Because my school pays directly for my housing and most food, the only nonnegotiable expenses that have to come out of this allowance are my phone plan (₩46,000 a month) and my transportation (maybe ₩15,000 a week). A true spreadsheet fetishist would log these as well and reduce the weekly allowance accordingly. But such scrupulous data entry would consume time I'd rather spend writing pithy blog posts.

From my semimonthly account balances, I subtract the target balance for the corresponding days to produce the following graph.

Here's how you read it: If I spend exactly ₩100,000 a week, then my account balance will parallel my target balance and the graph will flatline. If I stay under budget, the blue line goes up; if I overspend, it goes down. I'm tracking the difference between my target and actual balances, rather than their absolute values, to mitigate the spending impulse that comes from watching my account balance spike when my monthly pay comes in.

Even if the graph falls below zero, I'm not immediately losing money; I'm just saving less. Conceptually speaking, you can view as the graph of my additional savings on top of what I already save by implementing the allowance in the first place. In other words, it's showing the current balance of my allowance account.

You can see that I remained pretty frugal during my first few weeks here, then started to spend more around mid-October. In fact, I made two weekend trips to Seoul, and bus tickets and hotels cost a lot. But my position is still north of zero.

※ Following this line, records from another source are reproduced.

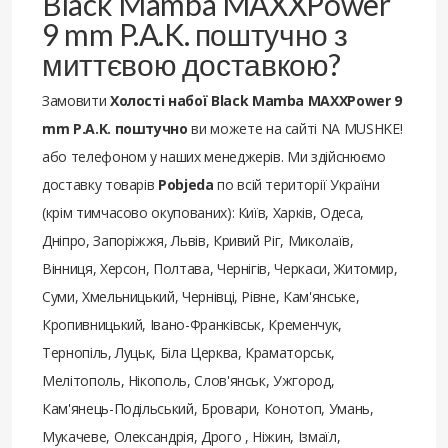
Black Mamba MAXXPower
9 mm P.A.K. поштучно з
миттєвою доставкою?
Замовити
Холості набої Black Mamba MAXXPower 9
mm P.A.K. поштучно
ви можете на сайті NA MUSHKE!
або телефоном у наших менеджерів. Ми здійснюємо
доставку товарів
Pobjeda
по всій території України
(крім тимчасово окупованих): Київ, Харків, Одеса,
Дніпро, Запоріжжя, Львів, Кривий Ріг, Миколаїв,
Вінниця, Херсон, Полтава, Чернігів, Черкаси, Житомир,
Суми, Хмельницький, Чернівці, Рівне, Кам'янське,
Кропивницький, Івано-Франківськ, Кременчук,
Тернопіль, Луцьк, Біла Церква, Краматорськ,
Мелітополь, Нікополь, Слов'янськ, Ужгород,
Кам'янець-Подільський, Бровари, Конотоп, Умань,
Мукачеве, Олександрія, Дрого , Ніжин, Ізмаїл,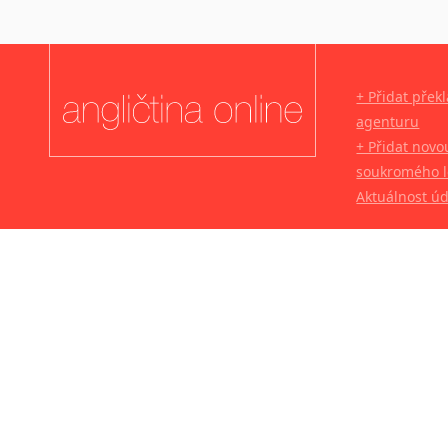
+ Přidat přek
agenturu
+ Přidat novo
soukromého l
Aktuálnost ú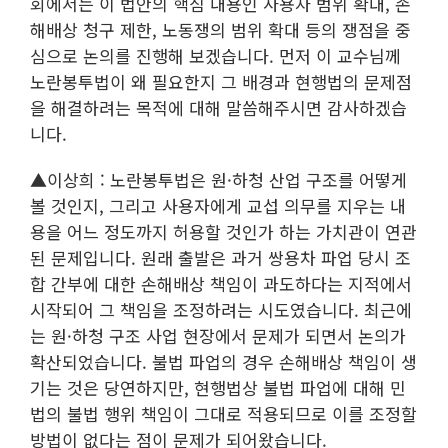
회에서는 이 법안의 핵심 내용인 사용자 범위 확대, 손
해배상 청구 제한, 노동쟁의 범위 확대 등의 쟁점을 중
심으로 논의를 진행해 보겠습니다. 먼저 이 교수님께
노란봉투법이 왜 필요한지 그 배경과 현행법의 문제점
을 해결하려는 목적에 대해 말씀해주시면 감사하겠습
니다.
▲이상희 : 노란봉투법은 원·하청 산업 구조를 어떻게
볼 것인지, 그리고 사용자에게 교섭 의무를 지우는 내
용을 어느 정도까지 허용할 것인가 하는 가치관이 연관
된 문제입니다. 원래 출발은 과거 쌍용차 파업 당시 조
합 간부에 대한 손해배상 책임이 과도하다는 지적에서
시작되어 그 책임을 조정하려는 시도였습니다. 최근에
는 원·하청 구조 사업 현장에서 문제가 되면서 논의가
확산되었습니다. 불법 파업의 경우 손해배상 책임이 생
기는 것은 당연하지만, 현행법상 불법 파업에 대해 민
법의 불법 행위 책임이 그대로 적용되므로 이를 조정할
방법이 없다는 점이 문제가 되어왔습니다.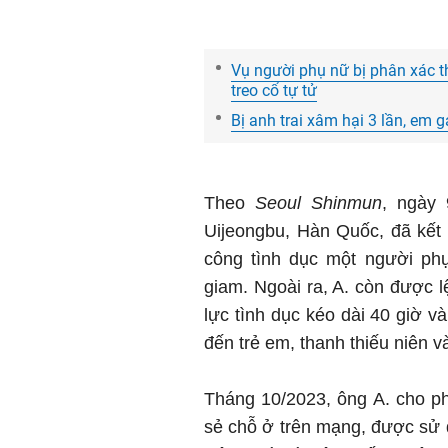
Vụ người phụ nữ bị phân xác t
treo cổ tự tử
Bị anh trai xâm hại 3 lần, em 
Theo
Seoul Shinmun
, ngày
Uijeongbu, Hàn Quốc, đã kết á
công tình dục một người ph
giam. Ngoài ra, A. còn được l
lực tình dục kéo dài 40 giờ và
đến trẻ em, thanh thiếu niên v
Tháng 10/2023, ông A. cho ph
sẻ chỗ ở trên mạng, được sử 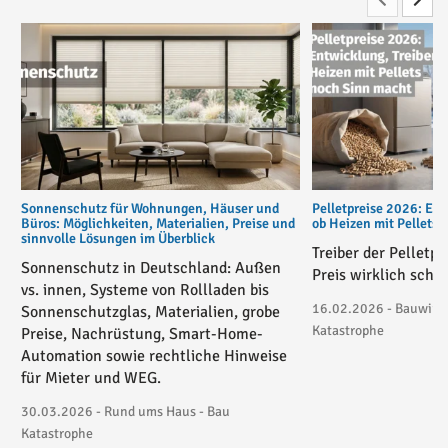
Sonnenschutz für Wohnungen, Häuser und
Pelletpreise 2026: Ent
Büros: Möglichkeiten, Materialien, Preise und
ob Heizen mit Pellets
sinnvolle Lösungen im Überblick
Treiber der Pelletp
Sonnenschutz in Deutschland: Außen
Preis wirklich schie
vs. innen, Systeme von Rollladen bis
16.02.2026 - Bauwirtsc
Sonnenschutzglas, Materialien, grobe
Katastrophe
Preise, Nachrüstung, Smart-Home-
Automation sowie rechtliche Hinweise
für Mieter und WEG.
30.03.2026 - Rund ums Haus - Bau
Katastrophe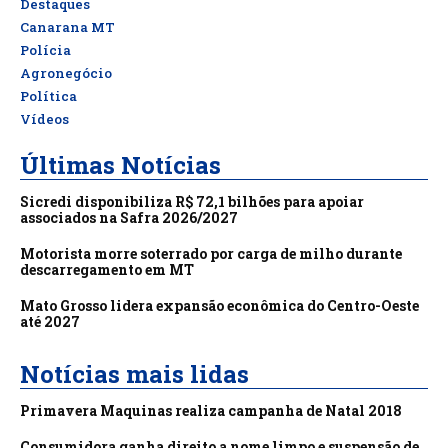
Destaques
Canarana MT
Polícia
Agronegócio
Política
Vídeos
Últimas Notícias
Sicredi disponibiliza R$ 72,1 bilhões para apoiar
associados na Safra 2026/2027
Motorista morre soterrado por carga de milho durante
descarregamento em MT
Mato Grosso lidera expansão econômica do Centro-Oeste
até 2027
Notícias mais lidas
Primavera Maquinas realiza campanha de Natal 2018
Consumidora ganha direito a nome limpo e suspensão de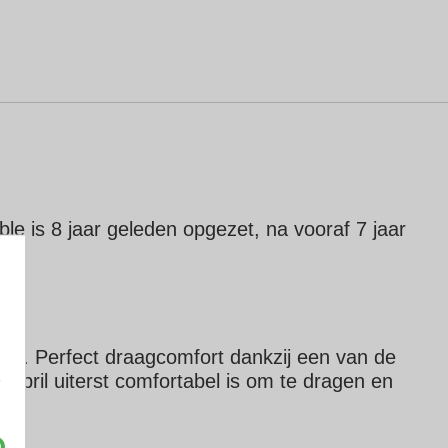
e is 8 jaar geleden opgezet, na vooraf 7 jaar
ect.
Perfect draagcomfort dankzij een van de
 bril uiterst comfortabel is om te dragen en
e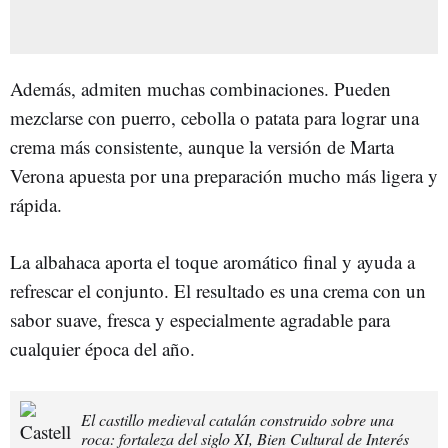
Además, admiten muchas combinaciones. Pueden
mezclarse con puerro, cebolla o patata para lograr una
crema más consistente, aunque la versión de Marta
Verona apuesta por una preparación mucho más ligera y
rápida.
La albahaca aporta el toque aromático final y ayuda a
refrescar el conjunto. El resultado es una crema con un
sabor suave, fresca y especialmente agradable para
cualquier época del año.
El castillo medieval catalán construido sobre una
roca: fortaleza del siglo XI, Bien Cultural de Interés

For what it's worth, the trend line shown, a least-squares regression courtesy of Google Sheets, is somewhat meaningless. This graph isn't predictive in nature, unless you're one of those in a deterministic universe, there's no such thing as free will zealots. Instead, I use the graph as a psychological gambit: For every day that I don't spend money, my target balance still declines by ₩14,000, meaning my margin above zero increases by the same. It makes me feel like I'm constantly getting paid.